Frank J. Sladen, M.D.
Dr. Frank J. Sladen (1882-1973) graduated from Yale University in 1902 and Johns Hopkins University in 1906. Influenced by the teaching tradition of the noted Hopkins physician Sir William Osler, Dr. Sladen also became known as a scholar and an educator in the field of medicine. At Johns Hopkins Hospital in Baltimore he served his internship and residency from 1906 to 1912 and then became the chief resident physician. His early research with Simon Flexner and Harvey Cushing included the use of meningitis antiserum, blood coagulation, and diphtheria antiserum.
In 1913 Dr. Sladen came to Detroit to serve as the Chief of Medical Service for the Detroit General Hospital. Henry Ford took over the finances in 1914 and committed himself to completing the civic project. He first selected Dr. Frank J. Sladen as the Physician-In-Chief and Dr. Roy McClure in 1916 as the Surgeon-In-Chief to head the new hospital.

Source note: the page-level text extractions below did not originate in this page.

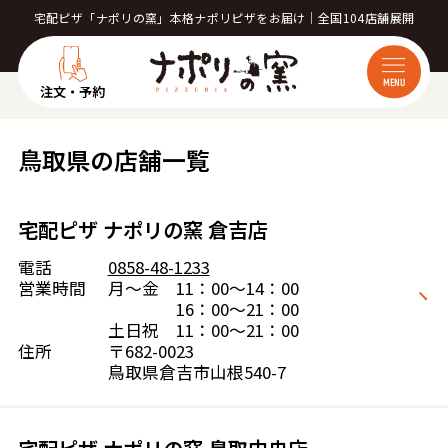
宅配ピザ「ナポリの窯」本格ナポリピザをお届け｜全国104店舗展開
MENU
注文・予約
鳥取県の店舗一覧
宅配ピザ ナポリの窯 倉吉店
電話
0858-48-1233
営業時間
月～金 11：00～14：00
16：00～21：00
土日祝 11：00～21：00
住所
〒682-0023
鳥取県倉吉市山根540-7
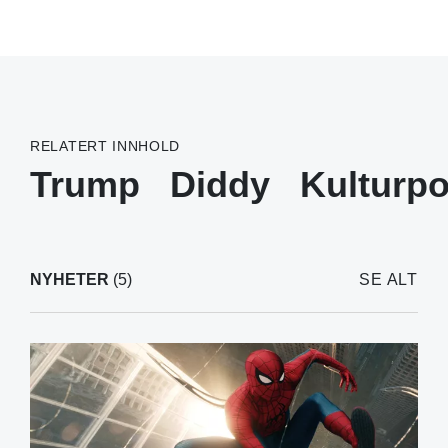
RELATERT INNHOLD
Trump
Diddy
Kulturpo
NYHETER
(5)
SE ALT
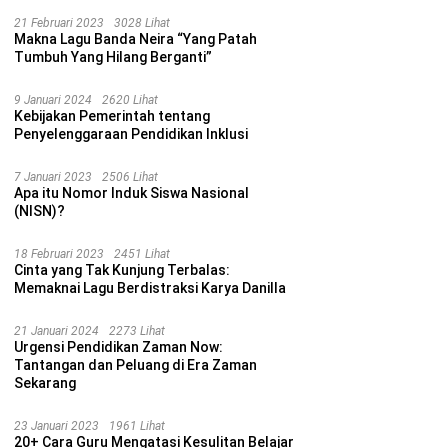
21 Februari 2023
3028 Lihat
Makna Lagu Banda Neira “Yang Patah
Tumbuh Yang Hilang Berganti”
9 Januari 2024
2620 Lihat
Kebijakan Pemerintah tentang
Penyelenggaraan Pendidikan Inklusi
7 Januari 2023
2506 Lihat
Apa itu Nomor Induk Siswa Nasional
(NISN)?
18 Februari 2023
2451 Lihat
Cinta yang Tak Kunjung Terbalas:
Memaknai Lagu Berdistraksi Karya Danilla
21 Januari 2024
2273 Lihat
Urgensi Pendidikan Zaman Now:
Tantangan dan Peluang di Era Zaman
Sekarang
23 Januari 2023
1961 Lihat
20+ Cara Guru Mengatasi Kesulitan Belajar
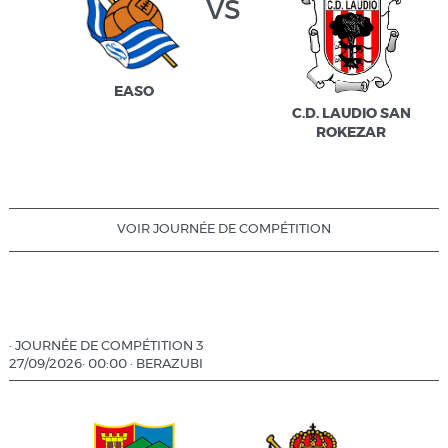
vs
EASO
C.D. LAUDIO SAN
ROKEZAR
VOIR JOURNÉE DE COMPÉTITION
·
JOURNÉE DE COMPÉTITION 3
27/09/2026
·
00:00
·
BERAZUBI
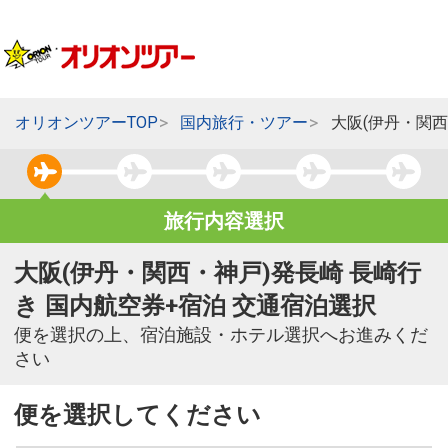
オリオンツアーTOP
国内旅行・ツアー
大阪(伊丹・関西
旅行内容選択
大阪(伊丹・関西・神戸)発長崎 長崎行
き 国内航空券+宿泊 交通宿泊選択
便を選択の上、宿泊施設・ホテル選択へお進みくだ
さい
便を選択してください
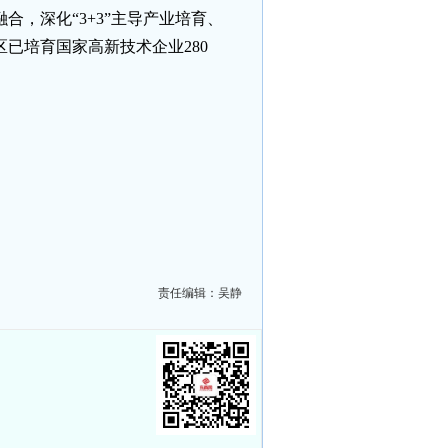
，深化“3+3”主导产业培育、
已培育国家高新技术企业280
责任编辑：吴静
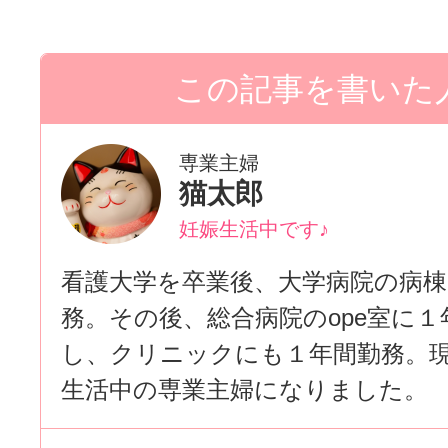
専業主婦
猫太郎
妊娠生活中です♪
看護大学を卒業後、大学病院の病棟
務。その後、総合病院のope室に１
し、クリニックにも１年間勤務。
生活中の専業主婦になりました。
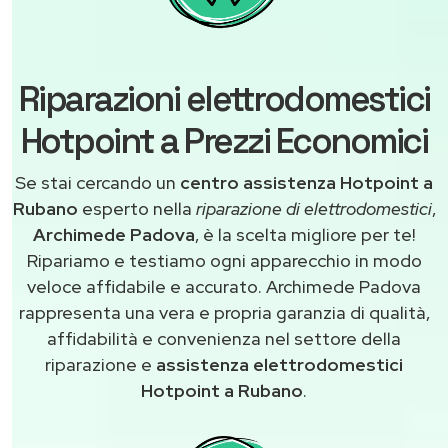
Riparazioni elettrodomestici
Hotpoint a Prezzi Economici
Se stai cercando un
centro assistenza Hotpoint a
Rubano
esperto nella
riparazione di elettrodomestici
,
Archimede Padova
, è la scelta migliore per te!
Ripariamo e testiamo ogni apparecchio in modo
veloce affidabile e accurato. Archimede Padova
rappresenta una vera e propria garanzia di qualità,
affidabilità e convenienza nel settore della
riparazione e
assistenza elettrodomestici
Hotpoint a Rubano
.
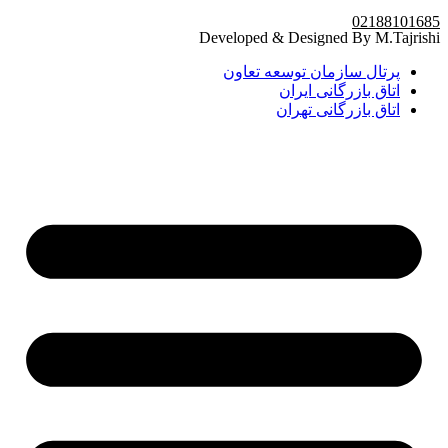
02188101685
Developed & Designed By M.Tajrishi
پرتال سازمان توسعه تعاون
اتاق بازرگانی ایران
اتاق بازرگانی تهران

He modeled the institution after the closed practice system of Johns Hopkins and created a unique modern hospital with a nationally recognized staff of medical specialists. His vision for Henry Ford Hospital was one of community service in order to assist the growing population of the City of Detroit. It was Dr. Sladen who facilitated this work by providing key leadership as an instrument for change in the areas of social service and medical education.
Among his many achievements at Henry Ford Hospital were his work with the architect Albert Wood on the original hospital design, the formation of the Clara Ford Nurses School in 1925, and his years as a leading physician until his retirement in 1952. He was then named a medical consultant and continued to practice medicine at the hospital until 1971.

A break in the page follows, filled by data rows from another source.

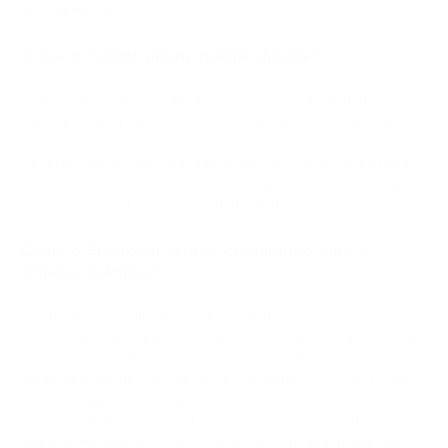
anteriormente.
O que é "colete agora, decifre depois"?
"Colete agora, decifre depois" refere-se a coletar dados
criptografados hoje com a intenção de decifrá-los quando
computadores quânticos suficientemente poderosos se
tornarem disponíveis. Aplicado ao Bitcoin, o livro-razão público
da blockchain já é acessível a potenciais adversários. O risco
existe agora, embora a capacidade de decifração ainda não.
Como o Ethereum está se preparando para a
ameaça quântica?
O Ethereum tem um dos roteiros pós-quânticos mais
estruturados da indústria. Vitalik Buterin publicou um plano de
atualização detalhado em fevereiro de 2026, cobrindo quatro
áreas distintas da criptografia do Ethereum. O EIP-8141, que
introduz agilidade de assinatura para contas de usuário, está
sendo considerado para o hard fork Hegotá planejado para a
segunda metade de 2026. A Ethereum Foundation visa uma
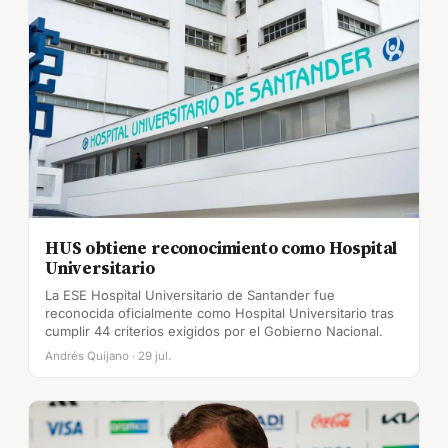
HUS obtiene reconocimiento como Hospital
Universitario
La ESE Hospital Universitario de Santander fue
reconocida oficialmente como Hospital Universitario tras
cumplir 44 criterios exigidos por el Gobierno Nacional.
Andrés Quijano · 29 jul.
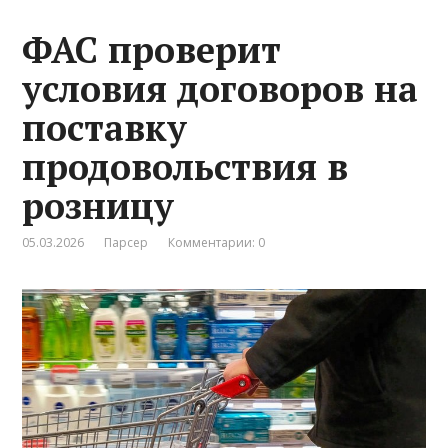
ФАС проверит
условия договоров на
поставку
продовольствия в
розницу
05.03.2026
Парсер
Комментарии: 0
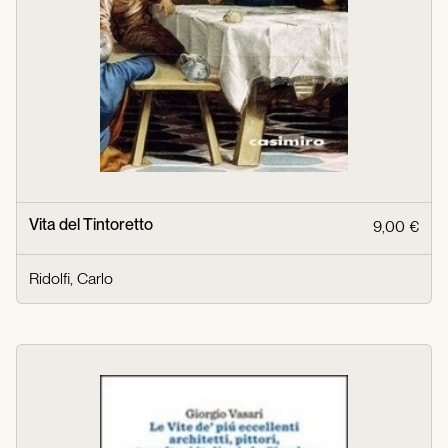
Vita del Tintoretto
9,00 €
Ridolfi, Carlo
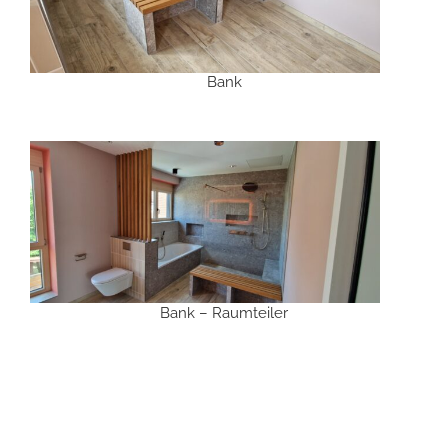
Bank
Bank – Raumteiler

Dr. Sladen played an important role on numerous Henry Ford Hospital committees which are reflected today in the system. This included work on the Board of Trustees, the building committee, and the planning committee responsible for the construction of the 1954 Clinic building. His later research included work on aging and in chronic rheumatic diseases. Dr. Sladen had a firm belief in the integration of prayer and medicine as a means to heal the whole person and was recognized for this work by the National Council of Churches in 1959. He also had the honor in 1947 of dedicating the Physician's window in the National Cathedral in Washington, D.C.

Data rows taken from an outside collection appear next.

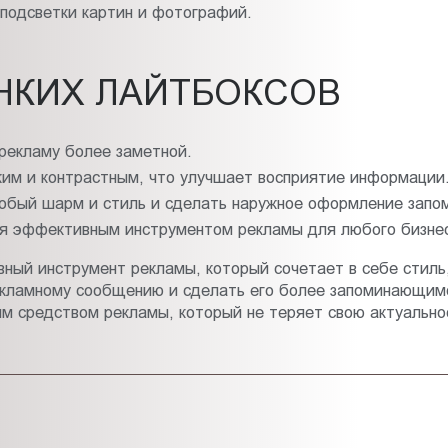
подсветки картин и фотографий.
НКИХ ЛАЙТБОКСОВ
 рекламу более заметной.
ким и контрастным, что улучшает восприятие информации
собый шарм и стиль и сделать наружное оформление зап
ся эффективным инструментом рекламы для любого бизне
ный инструмент рекламы, который сочетает в себе стиль,
рекламному сообщению и сделать его более запоминающимс
 средством рекламы, который не теряет свою актуально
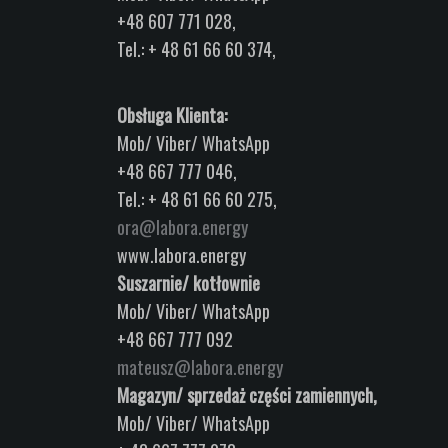
+48 607 771 028,
Tel.: + 48 61 66 60 374,
Obsługa Klienta:
Mob/ Viber/ WhatsApp
+48 667 777 046,
Tel.: + 48 61 66 60 275,
ora@labora.energy
www.labora.energy
Suszarnie/ kotłownie
Mob/ Viber/ WhatsApp
+48 667 777 092
mateusz@labora.energy
Magazyn/ sprzedaż części zamiennych,
Mob/ Viber/ WhatsApp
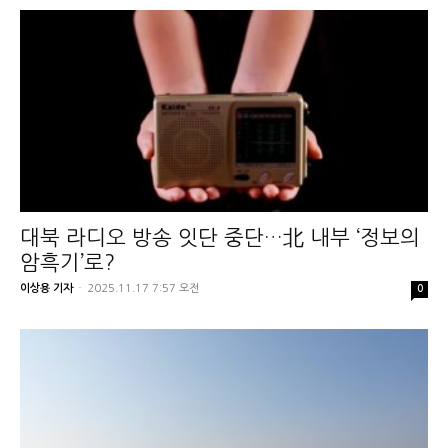
대북 라디오 방송 잇단 중단…北 내부 ‘정보의
암흑기’로?
이상용 기자
-
2025.11.17 7:57 오전
0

After his death, the Henry Ford Hospital library was renamed the Dr. Frank J. Sladen Medical Library. Dr. Sladen was a prolific antiquarian book collector, a library committee member of the Wayne County Medical Society and was responsible for the 1915 founding of the Henry Ford Hospital library. A noted medical historian, Dr. Sladen's own manuscript collection is now preserved in the Henry Ford Health Archives.